Protestlager in Kambodscha nach Zusammenstössen geräumt

Sicherheitskräfte in Phnom Penh im Einsatz

Sicherheitskräfte in Phnom Penh im Einsatz

Nach tödlichen Zusammenstössen zwischen streikenden Textilarbeitern und der Polizei in Kambodscha haben die Behörden am Samstag ein Protestlager geräumt. Unter Einsatz von Tränengas gingen die Einsatzkräfte gegen die Streikenden in der Hauptstadt Phnom Penh vor.

Wachleute sowie Angestellte der Hauptstadt Phnom Penh setzten Eisenstangen und Äxte ein, um Zelte, Hütten und eine Bühne einzureissen, die dort seit einigen Wochen gestanden hatten. Die Oppositionspolitikerin Mu Sochua sagte, das Lager sei gegen 10.30 Ortszeit von der Polizei und Schlägertrupps umstellt worden.

"Es waren angeheuerte Schläger und Spezialeinsatzkräfte mit Metallrohren und Knüppeln. Ihr Ziel war, die Leute zu Krüppeln zu schlagen. Unsere Anhänger wurden völlig zerstreut. Es war wie eine Kriegszone", sagte sie.

74 Franken pro Monat

Die Proteste in dem südostasiatischen Land dauern seit mehr als einer Woche an. Die Textilarbeiter verlangen höhere Löhne und haben sich mit Oppositionellen verbündet, die der Regierung Wahlbetrug vorwerfen.
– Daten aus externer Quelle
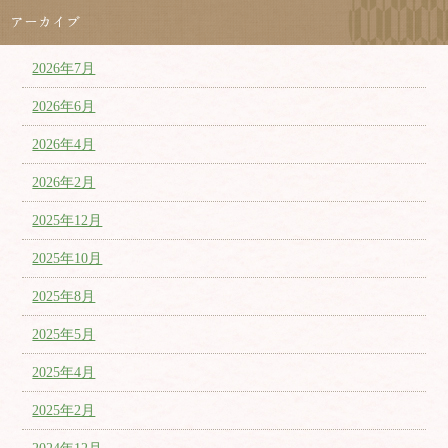
アーカイブ
2026年7月
2026年6月
2026年4月
2026年2月
2025年12月
2025年10月
2025年8月
2025年5月
2025年4月
2025年2月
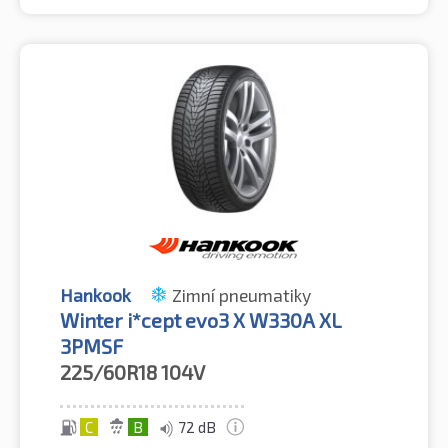
Hankook
Zimní pneumatiky
Winter i*cept evo3 X W330A XL
3PMSF
225/60R18
104V
C
B
72 dB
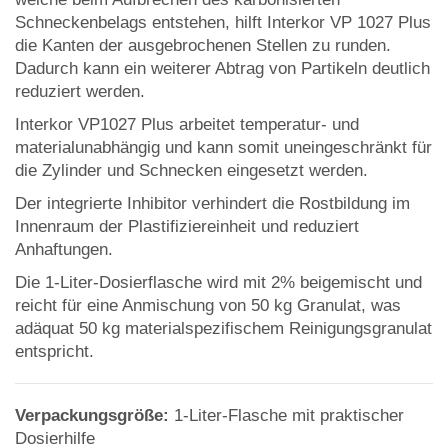
Schneckenbelags entstehen, hilft Interkor VP 1027 Plus
die Kanten der ausgebrochenen Stellen zu runden.
Dadurch kann ein weiterer Abtrag von Partikeln deutlich
reduziert werden.
Interkor VP1027 Plus arbeitet temperatur- und
materialunabhängig und kann somit uneingeschränkt für
die Zylinder und Schnecken eingesetzt werden.
Der integrierte Inhibitor verhindert die Rostbildung im
Innenraum der Plastifiziereinheit und reduziert
Anhaftungen.
Die 1-Liter-Dosierflasche wird mit 2% beigemischt und
reicht für eine Anmischung von 50 kg Granulat, was
adäquat 50 kg materialspezifischem Reinigungsgranulat
entspricht.
Verpackungsgröße:
1-Liter-Flasche mit praktischer
Dosierhilfe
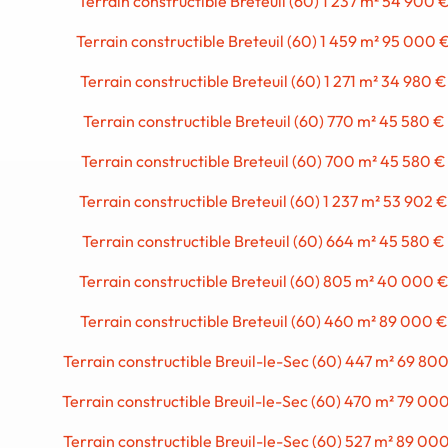
Terrain constructible Breteuil (60) 1 237 m² 54 900 
Terrain constructible Breteuil (60) 1 459 m² 95 000 
Terrain constructible Breteuil (60) 1 271 m² 34 980 €
Terrain constructible Breteuil (60) 770 m² 45 580 €
Terrain constructible Breteuil (60) 700 m² 45 580 €
Terrain constructible Breteuil (60) 1 237 m² 53 902 €
Terrain constructible Breteuil (60) 664 m² 45 580 €
Terrain constructible Breteuil (60) 805 m² 40 000 
Terrain constructible Breteuil (60) 460 m² 89 000 €
Terrain constructible Breuil-le-Sec (60) 447 m² 69 80
Terrain constructible Breuil-le-Sec (60) 470 m² 79 00
Terrain constructible Breuil-le-Sec (60) 527 m² 89 00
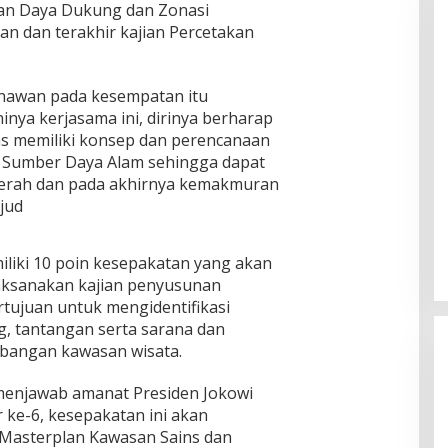
aan Daya Dukung dan Zonasi
n dan terakhir kajian Percetakan
nawan pada kesempatan itu
nya kerjasama ini, dirinya berharap
 memiliki konsep dan perencanaan
n Sumber Daya Alam sehingga dapat
aerah dan pada akhirnya kemakmuran
jud
iliki 10 poin kesepakatan yang akan
laksanakan kajian penyusunan
rtujuan untuk mengidentifikasi
g, tantangan serta sarana dan
angan kawasan wisata.
k menjawab amanat Presiden Jokowi
 ke-6, kesepakatan ini akan
Masterplan Kawasan Sains dan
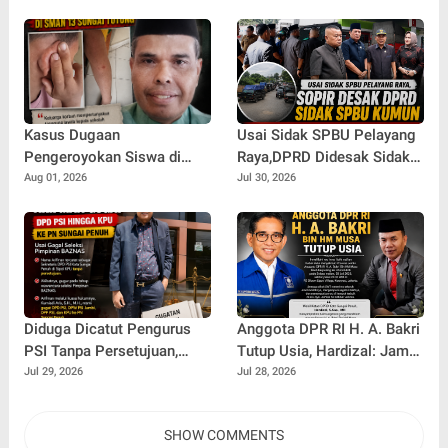
RI Dr. H. Edi Purwanto di
Rapat, dan Karaoke di Desa
Kecamatan Gunung Kerinci
Pelayang
Kasus Dugaan
Usai Sidak SPBU Pelayang
Pengeroyokan Siswa di
Raya,DPRD Didesak Sidak
SMAN 13 Sungai Tutung,
SPBU Kumun Diduga Rawan
Aug 01, 2026
Jul 30, 2026
Keluarga Pertanyakan
Penyalahgunaan Solar
Tanggung Jawab Kepsek
Subsidi
Diduga Dicatut Pengurus
Anggota DPR RI H. A. Bakri
PSI Tanpa Persetujuan,
Tutup Usia, Hardizal: Jambi
Arifman Resmi Gugat DPD
Kehilangan Salah Satu
Jul 29, 2026
Jul 28, 2026
PSI ke PN Sungai Penuh.
Putra Terbaik
SHOW COMMENTS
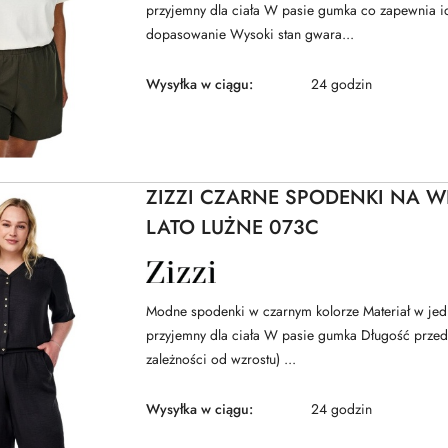
przyjemny dla ciała W pasie gumka co zapewnia i
dopasowanie Wysoki stan gwara...
Wysyłka w ciągu:
24 godzin
ZIZZI CZARNE SPODENKI NA 
LATO LUŻNE 073C
NAZWA
PRODUCENTA:
ZIZZI
Modne spodenki w czarnym kolorze Materiał w jedn
przyjemny dla ciała W pasie gumka Długość przed
zależności od wzrostu) ...
Wysyłka w ciągu:
24 godzin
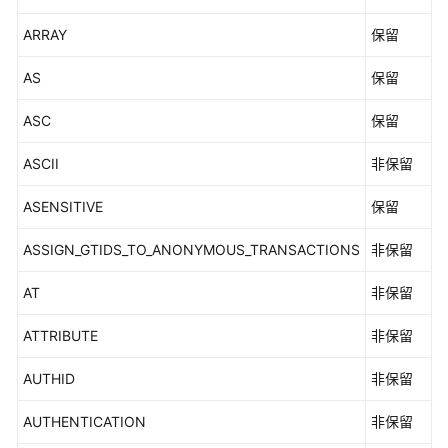
3.x）
ARRAY
保留
开
AS
保留
发
指
ASC
保留
南
（分
ASCII
非保留
布
式
ASENSITIVE
保留
_V2.0-
2.x）
ASSIGN_GTIDS_TO_ANONYMOUS_TRANSACTIONS
非保留
开
AT
非保留
发
指
ATTRIBUTE
非保留
南
（集
AUTHID
非保留
中
式
AUTHENTICATION
非保留
_V2.0-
Nach Gewerkschaftsangaben sind die meisten der 600'000 Textilarbeiter im Streik oder wurden von den Fabrikanten wegen drohender Streiks ausgesperrt. Der Grossteil der Beschäftigten in diesem für das südostasiatische Land wichtigen Exportsektor sind Frauen. Die meisten Fabriken sind jetzt geschlossen.

Die Forderung lautet auf eine Verdoppelung des Mindestlohns von zur Zeit umgerechnet nur knapp 74 Franken im Monat. Die Regierung hat nur 25 Prozent angeboten.

Bis zu fünf Tote am Freitag

Am Freitag eskalierte die Lage, als Militärpolizisten in einem Industriegebiet auf demonstrierende Arbeiter schossen. Nach Regierungsangaben wurden vier Menschen getötet, laut Menschenrechtlern fünf. Am Donnerstag waren 15 Arbeiter und Aktivisten festgenommen worden.

In dem Komplex wird auch Bekleidung für Firmen wie Adidas oder Puma hergestellt. Der Chef des Oppositionsbündnisses CNRP, Sam Rainsy, verurteilte die Gewalt und verlangte gründliche Ermittlungen.